- [CONSIGNE]
Répondez aux questions suivantes à partir du texte sur les accords commerciaux.
1. Combien de pays, en sus des États-Unis, l’Accord de Partenariat transpacifique implique-t-il ?
2. Entre quelles parties le Partenariat transatlantique de commerce et d’investissement est-il négocié ?
3. Du point de vue de l’avantage comparatif, d’où proviennent les gains issus des échanges commerciaux ?

- [TEXTE À ÉTUDIER]
<<<<

L’Accord de Partenariat transpacifique (TPP) est le plus avancé et implique 11 pays, en sus des États-Unis, qui représentent ensemble jusqu’à 40 pour cent de la production mondiale ; mais la Chine, il faut le souligner, n’en fait pas partie. Le Partenariat transatlantique de commerce et d’investissement (TTIP), négocié entre les États-Unis et l’Union européenne a un objectif encoure plus ambitieux – réunir deux régions du monde qui représentent ensemble la moitié du commerce mondial.
Depuis un certain temps, les accords commerciaux ne sont plus la chasse gardée des experts et des technocrates. Il n’est donc pas surprenant que ces deux projets d’accords aient donné lieu à de vifs et profonds débats publics. Les points de vues des partisans et des opposants sont tellement polarisés qu’il est difficile de ne pas être totalement confus quant aux conséquences potentielles de ces accords. Pour apprécier les enjeux, il faut comprendre qu’un mélange d’objectifs – certains bénins, d’autres moins, d’un point de vue global – est à l’origine de ces accords.
Sur le plan économique, les partisans des accords tendent à tenir un double langage. Réduire les barrières commerciales est censé promouvoir l’efficacité et la spécialisation économiques ; mais ce processus est également supposé augmenter les exportations et créer des emplois en améliorant l’accès aux marchés des partenaires commerciaux. Le premier argument est celui de l’avantage comparatif classique en faveur de la libéralisation des échanges ; le second est un argument mercantiliste.
Les objectifs que défendent ces raisonnements sont mutuellement contradictoires. Du point de vue de l’avantage comparatif, les gains issus des échanges commerciaux proviennent des importations ; les exportations sont ce que les pays doivent consentir pour obtenir ces gains. Tous les pays bénéficient de ces gains à condition que les échanges augmentent de manière équilibrée. Les accords commerciaux ne créent pas d’emplois, ils ne font que les redistribuer d’une industrie à l’autre.
Du point de vue mercantiliste, c’est le contraire, les exportations sont une bonne chose et les importations une mauvaise. Les pays qui parviennent à faire progresser leurs exportations nettes gagnent ; tous les autres perdent. Les accords commerciaux peuvent créer des emplois, mais seulement dans la mesure où ils détruisent des emplois dans d’autres pays.
Chaque argument en faveur des accords commerciaux est donc incompatible avec l’affirmation fondamentale de leurs défenseurs voulant que de tels accords puissent à la fois créer des emplois et être mutuellement bénéfiques. Curieusement, les partisans du TPP et du TTIP avancent simultanément ces deux arguments.

>>>>

- [EXTRAIT DES DONNÉES]
<<<<

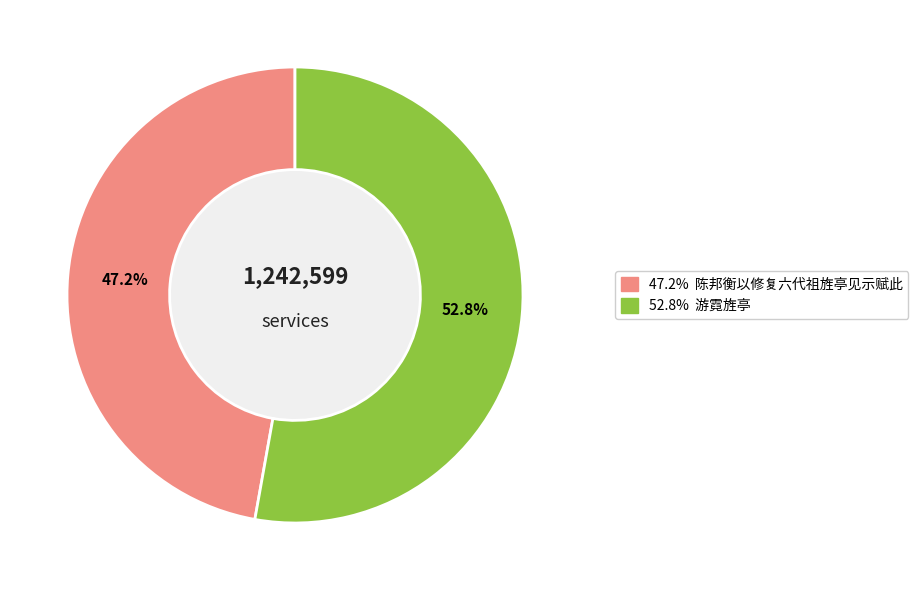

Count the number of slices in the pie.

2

>>>>
<<<<

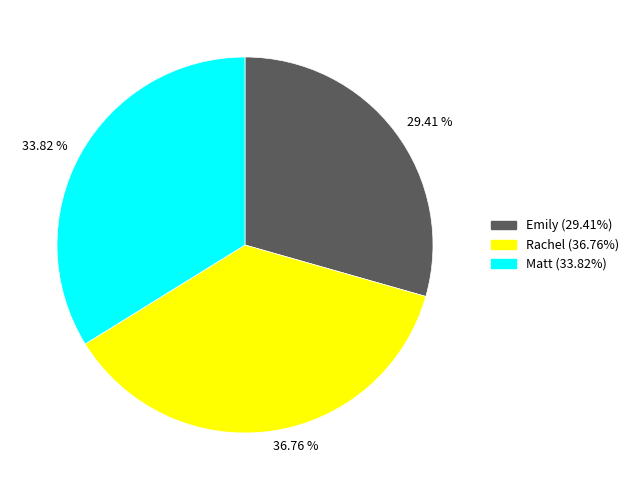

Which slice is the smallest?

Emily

>>>>

- [RÉPONSE]
1. Il implique 11 pays.
2. Il est négocié entre les États-Unis et l’Union européenne.
3. Ils proviennent des importations.